Alors que Severus allait intervenir, Albus leva la main.
—Depuis la fin de la guerre, Poudlard n'a pas été une seule fois représenté à un rassemblement de Maître en Potions. Il faut que cela change et que l'on revienne sur le devant de la scène. Toi seul peut faire cela pour l'école car le monde sorcier ne se réunit que pour débattre des avancées en potions. C'est la partie la plus importante de la sorcellerie puisque toujours en évolution.
—Je sais tout cela Albus et je vous répète qu'il ne sert à rien d'en parler puisque ma décision est prise, fit sèchement Severus.
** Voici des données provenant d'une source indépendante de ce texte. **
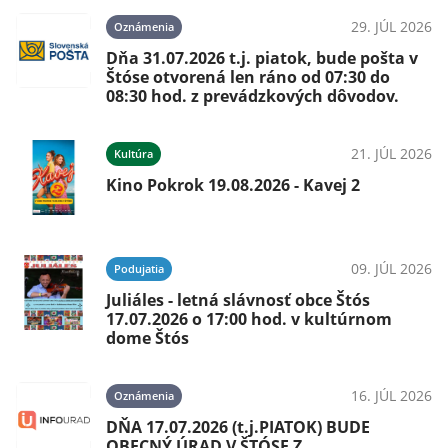
29. JÚL 2026
Oznámenia
Dňa 31.07.2026 t.j. piatok, bude pošta v
Štóse otvorená len ráno od 07:30 do
08:30 hod. z prevádzkových dôvodov.
21. JÚL 2026
Kultúra
Kino Pokrok 19.08.2026 - Kavej 2
09. JÚL 2026
Podujatia
Juliáles - letná slávnosť obce Štós
17.07.2026 o 17:00 hod. v kultúrnom
dome Štós
16. JÚL 2026
Oznámenia
DŇA 17.07.2026 (t.j.PIATOK) BUDE
OBECNÝ ÚRAD V ŠTÓSE Z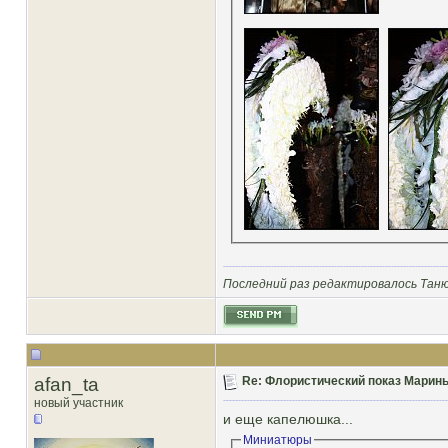
Последний раз редактировалось Таню
afan_ta
Re: Флористический показ Марины
новый участник
и еще капелюшка...
Миниатюры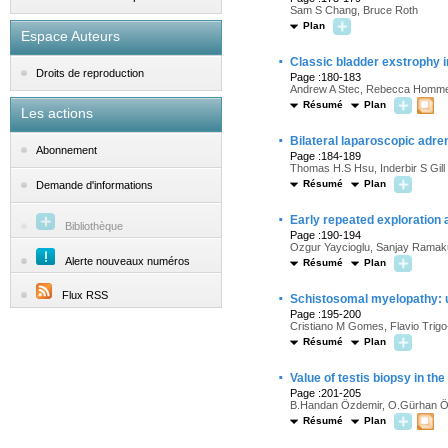
Sam S Chang, Bruce Roth
Plan
Espace Auteurs
·
Classic bladder exstrophy 
Droits de reproduction
Page :180-183
Andrew A Stec, Rebecca Hommer,
Résumé
Plan
Les actions
·
Bilateral laparoscopic adre
Abonnement
Page :184-189
Thomas H.S Hsu, Inderbir S Gill
Résumé
Plan
Demande d'informations
·
Early repeated exploration a
Bibliothèque
Page :190-194
Ozgur Yaycioglu, Sanjay Ramak
Alerte nouveaux numéros
Résumé
Plan
·
Flux RSS
Schistosomal myelopathy: u
Page :195-200
Cristiano M Gomes, Flavio Trigo
Résumé
Plan
·
Value of testis biopsy in th
Page :201-205
B.Handan Özdemir, O.Gürhan Öz
Résumé
Plan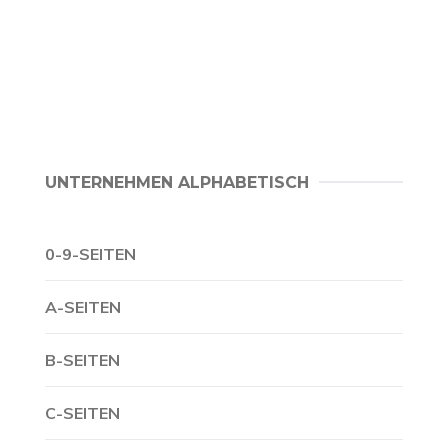
UNTERNEHMEN ALPHABETISCH
0-9-SEITEN
A-SEITEN
B-SEITEN
C-SEITEN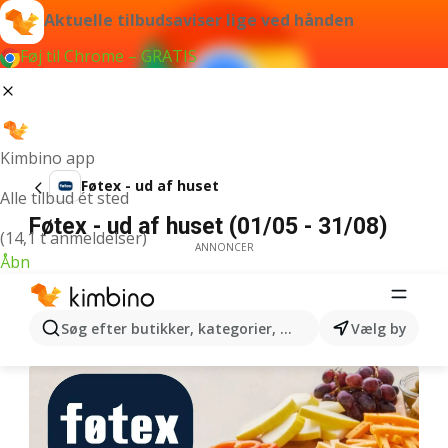
Aktuelle tilbudsaviser lige ved hånden
Føj til Chrome – GRATIS
Kimbino app
Føtex - ud af huset
Alle tilbud ét sted
Føtex - ud af huset (01/05 - 31/08)
(14,1 t anmeldelser)
ANNONCER
Åbn
Søg efter butikker, kategorier, produkter...
Vælg by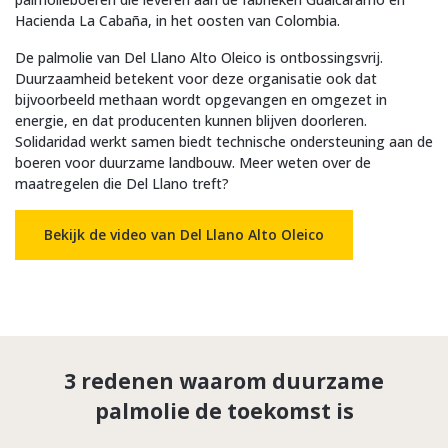
Hacienda La Cabaña, in het oosten van Colombia.
De palmolie van Del Llano Alto Oleico is ontbossingsvrij.
Duurzaamheid betekent voor deze organisatie ook dat
bijvoorbeeld methaan wordt opgevangen en omgezet in
energie, en dat producenten kunnen blijven doorleren.
Solidaridad werkt samen biedt technische ondersteuning aan de
boeren voor duurzame landbouw. Meer weten over de
maatregelen die Del Llano treft?
Bekijk de video van Del Llano Alto Oleico
3 redenen waarom duurzame
palmolie de toekomst is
Le directeur inclina la tête en signe d'assentiment. Il poursuivit néanmoins.
—Il serait bien que tu fasses connaissance de jeunes potionnistes. Poudlard aurait bien besoin d'un second professeur. Il pourrait te décharger des cours des plus jeunes, ainsi tu pourrais te consacrer pleinement à tes recherches. C'est bien ce que tu souhaiterais, n'est-ce pas ?
Severus resta un instant silencieux. Il était toujours étonné du don de double vue d'Albus. Effectivement, les nombreux cours qu'il avait à donner et ensuite à corriger pesaient lourd sur son temps de recherches. Avec les potions à fabriquer pour l'infirmerie, il apprécierait d'avoir parfois de l'aide. D'autant plus que Sainte Mangouste le sollicitait également souvent pour leur propre stock.
—Il est vrai que mes expérimentations n'avancent pas comme je le souhaiterais. Si un autre professeur pouvait prendre en charge les trois premières années, il me resterait suffisamment de temps pour mes essais.
—Tu feras d'une pierre deux coups en allant à ce colloque. Tu ramèneras de nouveaux élèves et un nouveau professeur. Poudlard te remercie ! lança obséquieusement le vieil homme.
—N'en faites pas tant ! Grinça le plus jeune.
Albus partit d'un éclat de rire et l'invita à le suivre pour le déjeuner de midi. Les deux hommes cheminèrent dans les couloirs en silence. Au cours du repas, Albus s'enquit des avancées de Severus. Celui-ci en quelques mots, lui parla de ses progrès mais il lui restait encore des essais à faire, notamment sur les quantités à mélanger.
Quand il revint dans ses quartiers, le maître des potions reprit ses carnets et avança dans sa lecture. Il devait se remémorer ses notes pour pouvoir les présenter de façon claire et précise. Il ne doutait pas des facultés de ses collègues à comprendre les mécanismes de ses expériences mais il devrait les convaincre du bien-fondé d'une nouvelle potion destinée à guérir le mal-être de certains sorciers. Il en allait de l'avenir de cette population.